WILMINGTON — Nature has come to life at St. Peter Cathedral School, where the first grade recently learned some science in a fun, interactive way. The students, with the help of adults at home, made dioramas representing the habitats of their favorite animals.

Verneé Fryer, the first-grade teacher, wanted a hands-on project that would help her students understand better the living conditions most familiar to animal life. Each student picked an animal and were assigned to make a diorama — a replica of a scene, many times a small-scale reproduction — about the desert, the ocean, the forest or wetlands.

“I thought it would be fun,” Fryer said. “I thought it would be a more interesting way for them to learn instead of just using the textbooks. A lot of them do love science.”

Fryer said the students and their helpers got to work just before the Christmas break, and the dioramas began arriving shortly after they returned in January. Each one had to have more than three plants and more than three animals, and each had to be labeled. She sent parents and guardians links to resources online where they could learn more about what a diorama is.

Jada Gibson, a first-grader at St. Peter Cathedral School, holds her diorama.

One student picked a snake as his favorite animal, but Fryer said there are snakes in every habitat. So he tried again and went with a tarantula, which earned him the desert. Another student picked a dolphin, another a crab.

The students were enthusiastic about doing the diorama, which led to a welcome problem. The table placed outside the classroom to showcase the boys’ and girls’ projects was too small, so the school had to add another. It has proven to be a big draw.

“It’s fascinating. All the other kids, even the older kids, they come down and they look at them,” Fryer said.

As important as the knowledge the students gleaned about the animals was their work on the dioramas themselves, Fryer said. Project-based learning is very helpful with higher-order and critical thinking.

“It got me really excited because it’s something I wish I could have done in school. We never had an opportunity to do it,” she said.

A few students commented on doing the project. Jada Gibson had a desert diorama that included cacti and a lizard. She didn’t know there are different kinds of cactus.

Alaia Sudler, a first-grader at St.
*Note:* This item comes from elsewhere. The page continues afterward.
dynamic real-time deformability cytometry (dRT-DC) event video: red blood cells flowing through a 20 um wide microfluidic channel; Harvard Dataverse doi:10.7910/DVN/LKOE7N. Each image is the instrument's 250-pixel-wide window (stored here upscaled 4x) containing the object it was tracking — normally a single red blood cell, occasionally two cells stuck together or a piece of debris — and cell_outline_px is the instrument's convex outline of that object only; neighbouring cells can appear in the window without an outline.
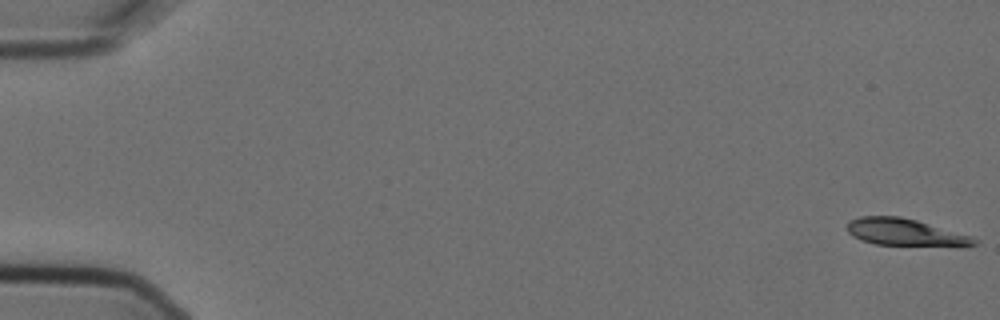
{"species": "Egyptian fruit bat (a non-hibernating species)", "species_latin": "Rousettus aegyptiacus", "temperature_condition": "cold", "stored_images_in_passage": 8, "camera_frame_rate_fps": 3000, "um_per_image_px": 0.085, "animal": {"sex": "female"}, "frame": {"image": 1, "passage_image": 1, "time_ms": 0.0, "image_size_px": [1000, 320], "cell_outline_px": [[980, 240], [976, 244], [968, 248], [960, 248], [876, 244], [860, 240], [852, 236], [848, 232], [848, 220], [860, 216], [900, 216], [916, 220], [972, 236]], "centroid_in_image_um": [77.05, 19.78], "position_along_channel_um": 8.0, "area_um2": 20.81}}
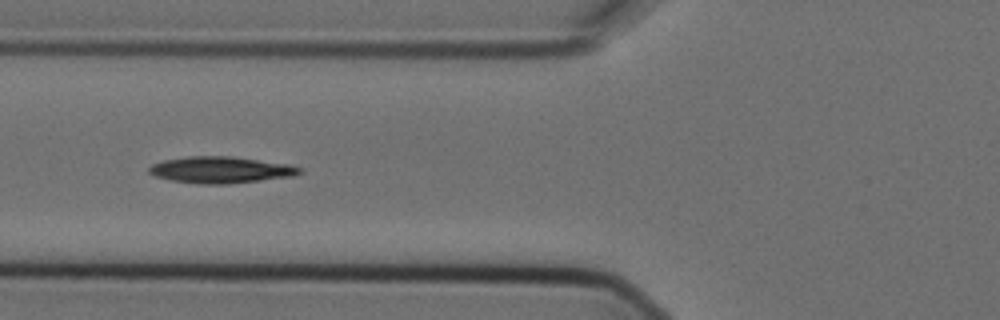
{"frame": {"image": 2, "passage_image": 7, "time_ms": 2.0, "image_size_px": [1000, 320], "cell_outline_px": [[304, 172], [292, 176], [260, 180], [224, 184], [200, 184], [172, 180], [156, 176], [148, 172], [148, 168], [152, 164], [164, 160], [188, 156], [232, 156], [292, 164], [300, 168]], "centroid_in_image_um": [18.79, 14.42], "position_along_channel_um": 107.0, "area_um2": 23.24}}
Peter Cathedral School, checks out her diorama.

“I learned about the animals and what’s in the desert,” she said.

Her classmate, Marley Brown, said his favorite part of the project was “that I got to go outside and find a rock.” He had help from an aunt and took a stab at gluing his animals in his desert diorama.

“I was gluing,” he said. “Then I burnt myself with a hot glue gun.”

Amari Bailey said he learned a lot about what lives in the ocean. He picked the crab as his favorite animal. “My dad helped me glue the animals on with hot glue, and my mom helped me label it.”

Spending some time with family was important to Fryer, as was having her students a little bit about doing research and developing those skills. She wants them to know how to look things up and “be independent thinkers, independent learners.

“I really want them to learn for them to be facilitators of their own learning, not just relying on me. I want them to be able to acquire the information on their own for themselves.”